In [1]:
!pip install river



In [2]:
%load_ext autoreload
%autoreload 2


In [5]:
from river import compose
from river import linear_model
from river import metrics
from river import evaluate
from river import preprocessing
from river import optim

from pprint import pprint
from river import datasets

dataset = datasets.Bikes()


model = compose.Select('clouds', 'humidity', 'pressure', 'temperature', 'wind')
model |= preprocessing.StandardScaler()
model |= linear_model.LinearRegression(optimizer=optim.SGD(0.001))

metric = metrics.MAE()

evaluate.progressive_val_score(dataset, model, metric, print_every=20_000)


[20,000] MAE: 4.912727
[40,000] MAE: 5.333554
[60,000] MAE: 5.330948
[80,000] MAE: 5.392313
[100,000] MAE: 5.423059
[120,000] MAE: 5.541223
[140,000] MAE: 5.613023
[160,000] MAE: 5.622428
[180,000] MAE: 5.567824


MAE: 5.563893

What I learnt and concepts I don't understand:
- compose.Select: The parameters are put into a set and the columns of the features included in the set will be extracted
- preprocessing.StandardScaler: Each object in the class will take 4 parameters (A boolean to check if it is neccessary to get std equal 1, a counter to keep track of the number of datapoints learnt, a mean and a variance). Then learn_one will update the mean and the variance (if the boolean is True) while learn_many will update the mean and variance of each feature using itertool_zip
- linear reg: There are severals things I don't understand
    + Intercept_init and the _super() part in the class?

Dataset content:

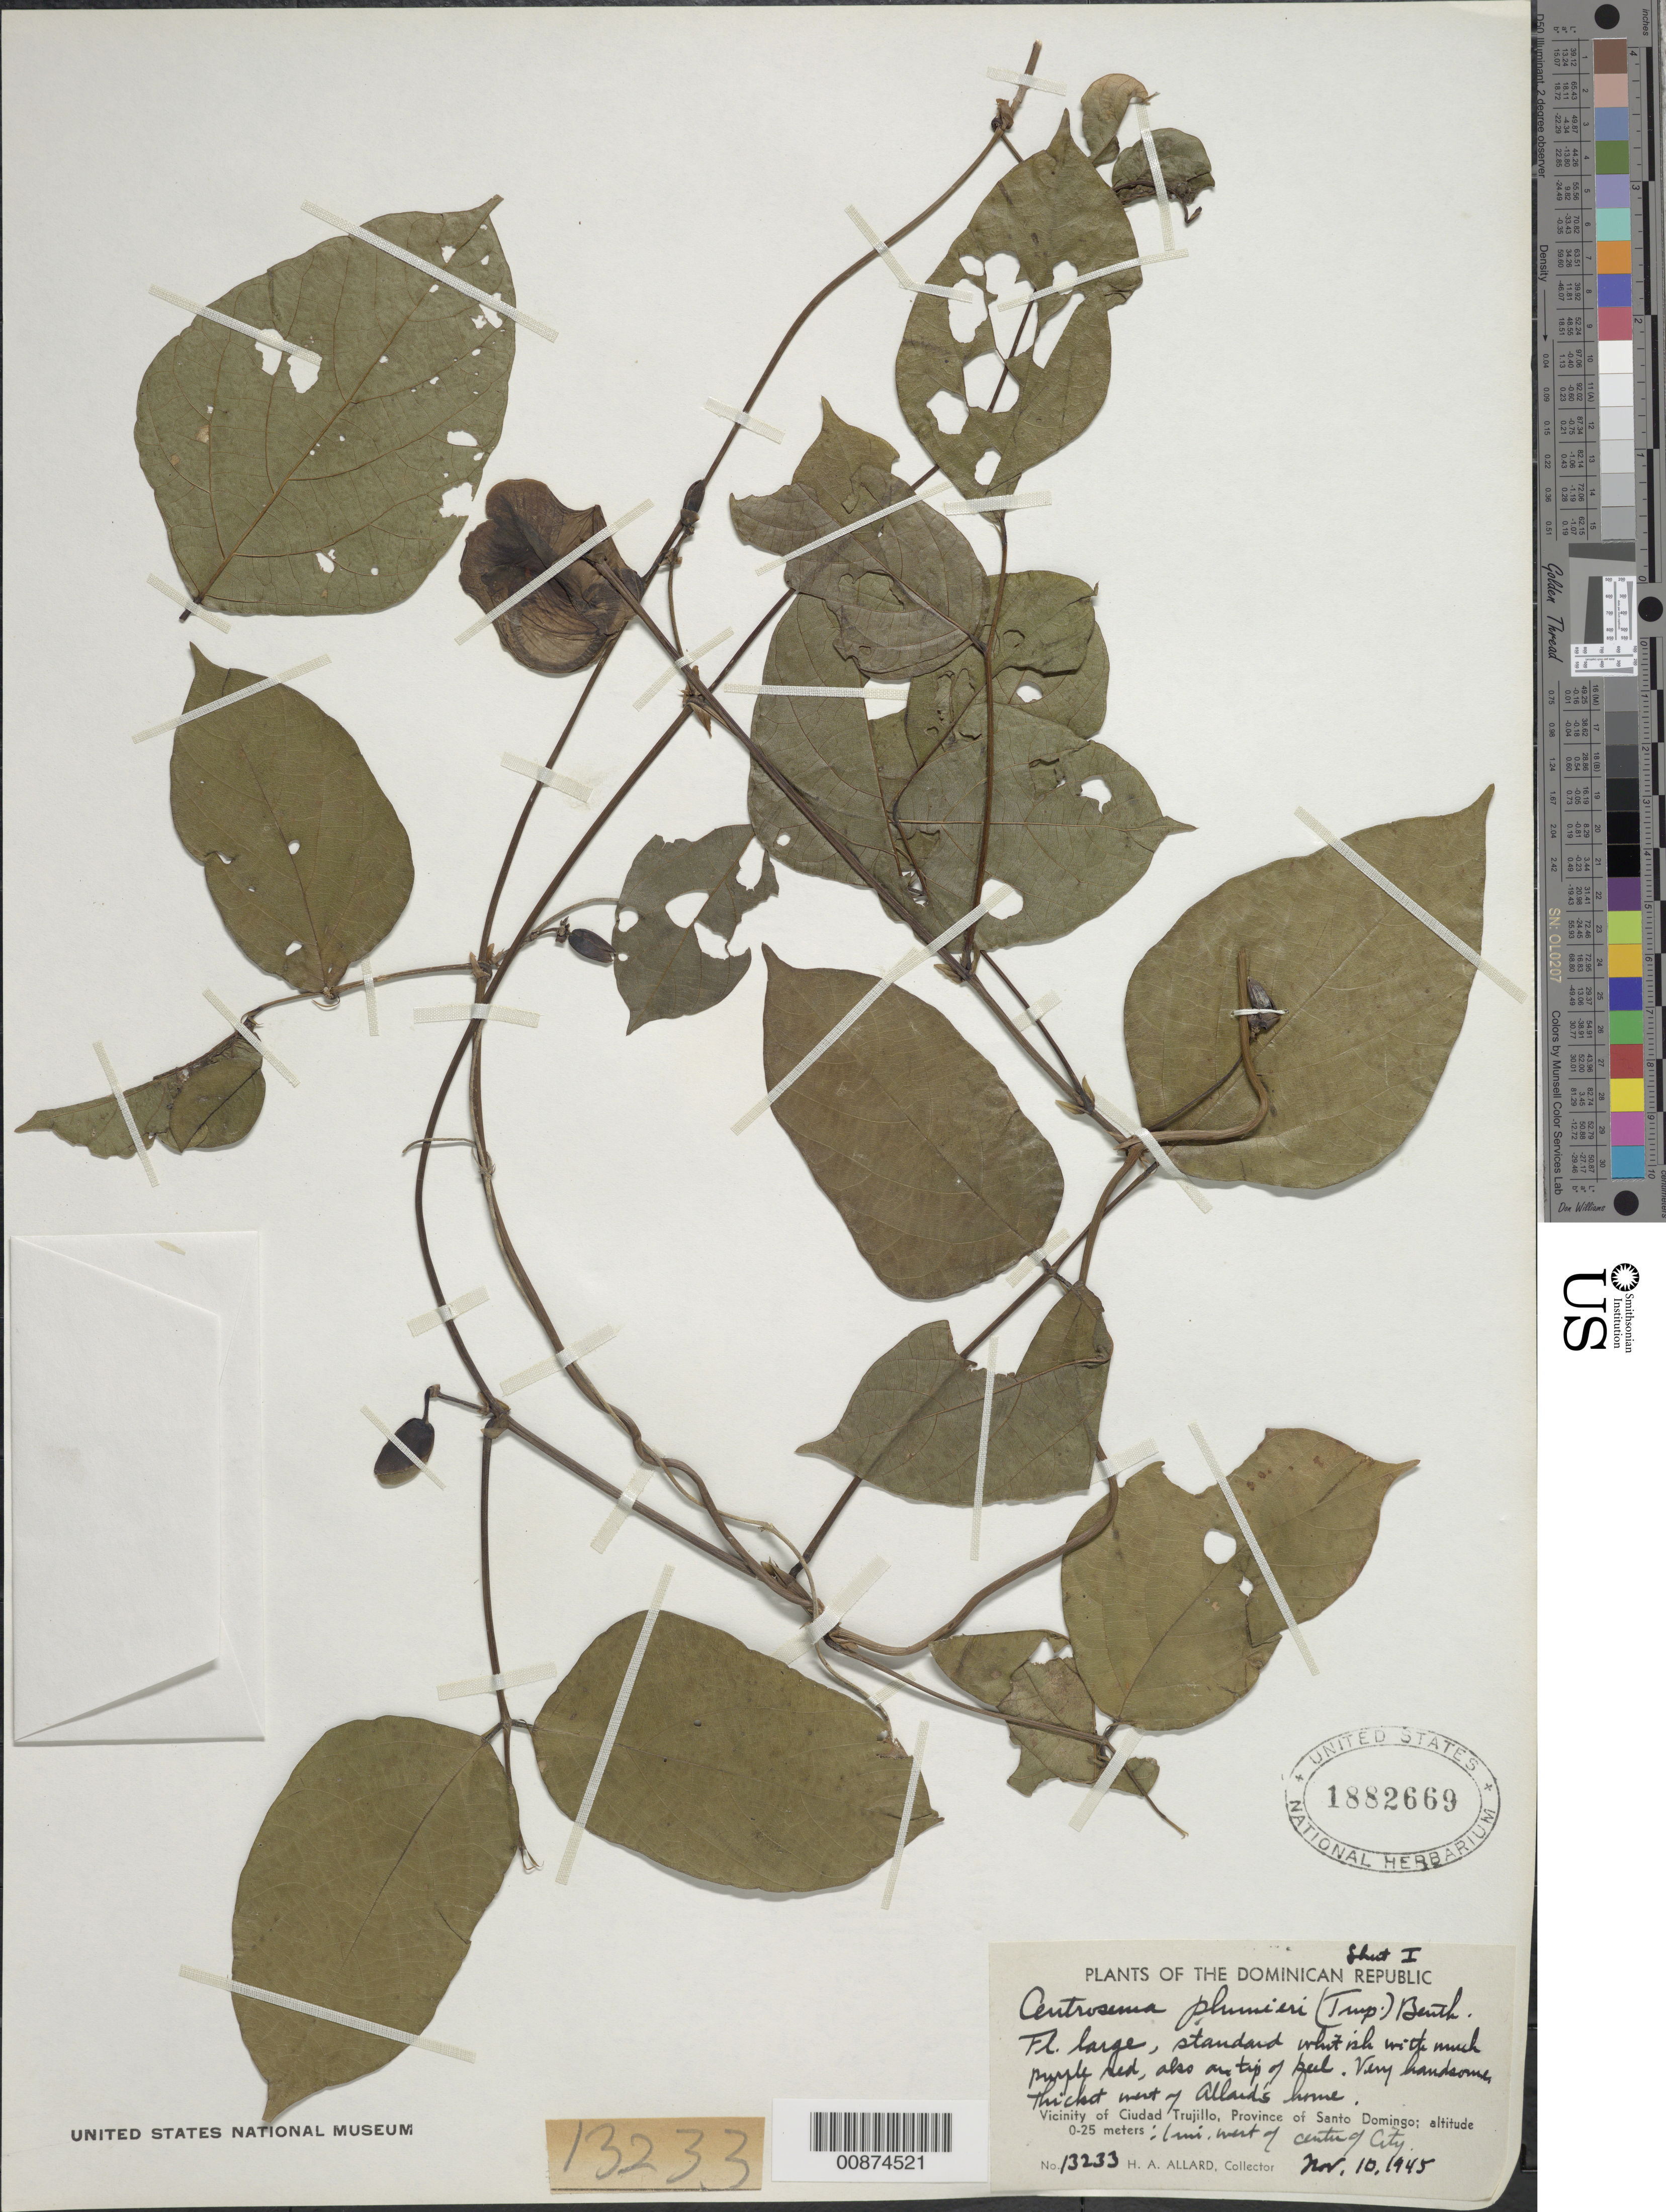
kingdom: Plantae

Work required: Condense the paragraph in the notebook that begins "preprocessing.StandardScaler: Each object" into a short list that keeps its main facts. The data placed after the notebook come from a separate source.

Response:
- Each StandardScaler object takes four parameters: a boolean that checks whether the standard deviation needs to equal 1, a counter of data points learned, a mean, and a variance.
- learn_one updates the mean and the variance (if the boolean is True).
- learn_many updates the mean and variance of each feature using itertool_zip.